What the task asks: Write out all the records below again, putting "Latin name" wherever "scientific name" appears and leaving everything else unchanged.

Supplied data:
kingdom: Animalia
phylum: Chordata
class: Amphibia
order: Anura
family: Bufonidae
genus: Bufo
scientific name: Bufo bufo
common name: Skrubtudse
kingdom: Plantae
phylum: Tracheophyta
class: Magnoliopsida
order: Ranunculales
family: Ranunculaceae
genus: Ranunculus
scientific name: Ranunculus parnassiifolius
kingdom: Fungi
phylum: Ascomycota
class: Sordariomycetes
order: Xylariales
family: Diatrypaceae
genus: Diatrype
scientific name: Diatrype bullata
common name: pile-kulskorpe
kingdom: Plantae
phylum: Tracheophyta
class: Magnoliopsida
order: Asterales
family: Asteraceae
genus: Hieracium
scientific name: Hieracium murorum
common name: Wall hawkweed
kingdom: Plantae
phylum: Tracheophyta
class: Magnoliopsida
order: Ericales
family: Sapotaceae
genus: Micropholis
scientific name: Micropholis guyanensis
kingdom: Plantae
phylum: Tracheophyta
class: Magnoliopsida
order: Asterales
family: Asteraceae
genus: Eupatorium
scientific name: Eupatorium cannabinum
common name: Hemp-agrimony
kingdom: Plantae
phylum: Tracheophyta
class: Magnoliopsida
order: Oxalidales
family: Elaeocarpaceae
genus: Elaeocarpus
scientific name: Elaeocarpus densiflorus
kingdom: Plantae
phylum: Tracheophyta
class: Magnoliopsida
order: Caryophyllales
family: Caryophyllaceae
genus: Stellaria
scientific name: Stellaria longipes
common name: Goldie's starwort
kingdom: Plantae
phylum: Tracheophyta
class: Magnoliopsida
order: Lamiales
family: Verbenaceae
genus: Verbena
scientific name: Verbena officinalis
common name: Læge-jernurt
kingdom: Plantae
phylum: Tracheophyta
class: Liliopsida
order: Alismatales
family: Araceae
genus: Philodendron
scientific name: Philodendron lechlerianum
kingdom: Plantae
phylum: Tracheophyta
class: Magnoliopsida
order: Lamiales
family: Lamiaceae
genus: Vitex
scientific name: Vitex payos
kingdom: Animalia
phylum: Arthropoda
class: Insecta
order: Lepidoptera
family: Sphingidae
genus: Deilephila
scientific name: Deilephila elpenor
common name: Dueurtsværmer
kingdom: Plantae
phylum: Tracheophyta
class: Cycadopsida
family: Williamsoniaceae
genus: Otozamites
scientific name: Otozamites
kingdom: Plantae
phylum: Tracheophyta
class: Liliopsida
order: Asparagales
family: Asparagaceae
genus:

Full output:
kingdom: Animalia
phylum: Chordata
class: Amphibia
order: Anura
family: Bufonidae
genus: Bufo
Latin name: Bufo bufo
common name: Skrubtudse
kingdom: Plantae
phylum: Tracheophyta
class: Magnoliopsida
order: Ranunculales
family: Ranunculaceae
genus: Ranunculus
Latin name: Ranunculus parnassiifolius
kingdom: Fungi
phylum: Ascomycota
class: Sordariomycetes
order: Xylariales
family: Diatrypaceae
genus: Diatrype
Latin name: Diatrype bullata
common name: pile-kulskorpe
kingdom: Plantae
phylum: Tracheophyta
class: Magnoliopsida
order: Asterales
family: Asteraceae
genus: Hieracium
Latin name: Hieracium murorum
common name: Wall hawkweed
kingdom: Plantae
phylum: Tracheophyta
class: Magnoliopsida
order: Ericales
family: Sapotaceae
genus: Micropholis
Latin name: Micropholis guyanensis
kingdom: Plantae
phylum: Tracheophyta
class: Magnoliopsida
order: Asterales
family: Asteraceae
genus: Eupatorium
Latin name: Eupatorium cannabinum
common name: Hemp-agrimony
kingdom: Plantae
phylum: Tracheophyta
class: Magnoliopsida
order: Oxalidales
family: Elaeocarpaceae
genus: Elaeocarpus
Latin name: Elaeocarpus densiflorus
kingdom: Plantae
phylum: Tracheophyta
class: Magnoliopsida
order: Caryophyllales
family: Caryophyllaceae
genus: Stellaria
Latin name: Stellaria longipes
common name: Goldie's starwort
kingdom: Plantae
phylum: Tracheophyta
class: Magnoliopsida
order: Lamiales
family: Verbenaceae
genus: Verbena
Latin name: Verbena officinalis
common name: Læge-jernurt
kingdom: Plantae
phylum: Tracheophyta
class: Liliopsida
order: Alismatales
family: Araceae
genus: Philodendron
Latin name: Philodendron lechlerianum
kingdom: Plantae
phylum: Tracheophyta
class: Magnoliopsida
order: Lamiales
family: Lamiaceae
genus: Vitex
Latin name: Vitex payos
kingdom: Animalia
phylum: Arthropoda
class: Insecta
order: Lepidoptera
family: Sphingidae
genus: Deilephila
Latin name: Deilephila elpenor
common name: Dueurtsværmer
kingdom: Plantae
phylum: Tracheophyta
class: Cycadopsida
family: Williamsoniaceae
genus: Otozamites
Latin name: Otozamites
kingdom: Plantae
phylum: Tracheophyta
class: Liliopsida
order: Asparagales
family: Asparagaceae
genus:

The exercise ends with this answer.